What to work on:
Note each line in the data below that holds "body", and copy it.

── Extracted material

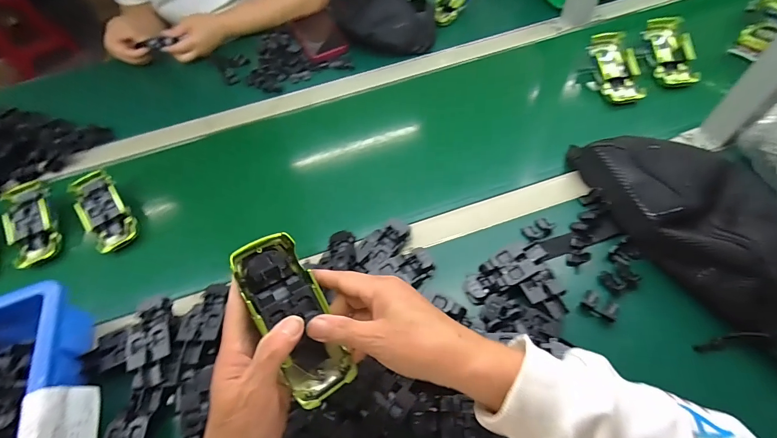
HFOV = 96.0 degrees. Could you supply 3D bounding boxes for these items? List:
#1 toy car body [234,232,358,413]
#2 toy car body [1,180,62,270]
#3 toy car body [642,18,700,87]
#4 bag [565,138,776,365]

────

Exercise response:
#1 toy car body [234,232,358,413]
#2 toy car body [1,180,62,270]
#3 toy car body [642,18,700,87]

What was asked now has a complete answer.